What you will do:
Please repeat, from the entries that follow, the lines from the one containing "کوزہ مصری 70 گرام" through the one containing "دوا خود بنا" exactly, adding nothing.
[[ Data, beginning ]]
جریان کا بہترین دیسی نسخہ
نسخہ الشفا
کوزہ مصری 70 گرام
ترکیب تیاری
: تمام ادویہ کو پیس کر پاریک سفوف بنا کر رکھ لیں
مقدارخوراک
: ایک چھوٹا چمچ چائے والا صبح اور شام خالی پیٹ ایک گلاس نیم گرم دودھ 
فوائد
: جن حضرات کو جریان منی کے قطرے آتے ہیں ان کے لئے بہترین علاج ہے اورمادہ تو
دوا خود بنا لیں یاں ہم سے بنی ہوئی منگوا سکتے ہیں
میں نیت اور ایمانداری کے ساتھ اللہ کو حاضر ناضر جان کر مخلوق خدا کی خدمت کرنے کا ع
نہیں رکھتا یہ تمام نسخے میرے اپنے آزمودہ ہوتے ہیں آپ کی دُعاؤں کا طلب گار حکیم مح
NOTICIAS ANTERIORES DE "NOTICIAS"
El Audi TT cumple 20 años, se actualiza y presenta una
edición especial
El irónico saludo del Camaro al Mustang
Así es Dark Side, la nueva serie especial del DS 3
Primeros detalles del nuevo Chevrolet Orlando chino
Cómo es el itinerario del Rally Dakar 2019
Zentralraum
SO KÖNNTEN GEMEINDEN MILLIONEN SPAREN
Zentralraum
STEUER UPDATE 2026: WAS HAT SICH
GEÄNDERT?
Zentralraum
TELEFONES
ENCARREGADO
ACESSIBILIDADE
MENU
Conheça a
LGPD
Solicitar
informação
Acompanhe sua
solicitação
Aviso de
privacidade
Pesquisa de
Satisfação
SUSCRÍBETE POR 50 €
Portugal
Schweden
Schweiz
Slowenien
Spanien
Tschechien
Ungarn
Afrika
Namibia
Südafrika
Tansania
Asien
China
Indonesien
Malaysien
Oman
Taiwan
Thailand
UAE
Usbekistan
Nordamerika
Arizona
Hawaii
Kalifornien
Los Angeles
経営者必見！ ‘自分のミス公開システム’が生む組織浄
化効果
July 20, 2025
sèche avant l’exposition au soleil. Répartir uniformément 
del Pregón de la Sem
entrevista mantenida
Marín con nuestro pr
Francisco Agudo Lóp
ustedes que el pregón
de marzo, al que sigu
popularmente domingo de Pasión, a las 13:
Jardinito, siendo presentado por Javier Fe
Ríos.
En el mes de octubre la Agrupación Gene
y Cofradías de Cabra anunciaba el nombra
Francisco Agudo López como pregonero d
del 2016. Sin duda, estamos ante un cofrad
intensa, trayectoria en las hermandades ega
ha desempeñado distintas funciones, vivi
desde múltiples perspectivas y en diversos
[[ Data, end ]]
Your solution:
کوزہ مصری 70 گرام
ترکیب تیاری
: تمام ادویہ کو پیس کر پاریک سفوف بنا کر رکھ لیں
مقدارخوراک
: ایک چھوٹا چمچ چائے والا صبح اور شام خالی پیٹ ایک گلاس نیم گرم دودھ 
فوائد
: جن حضرات کو جریان منی کے قطرے آتے ہیں ان کے لئے بہترین علاج ہے اورمادہ تو
دوا خود بنا لیں یاں ہم سے بنی ہوئی منگوا سکتے ہیں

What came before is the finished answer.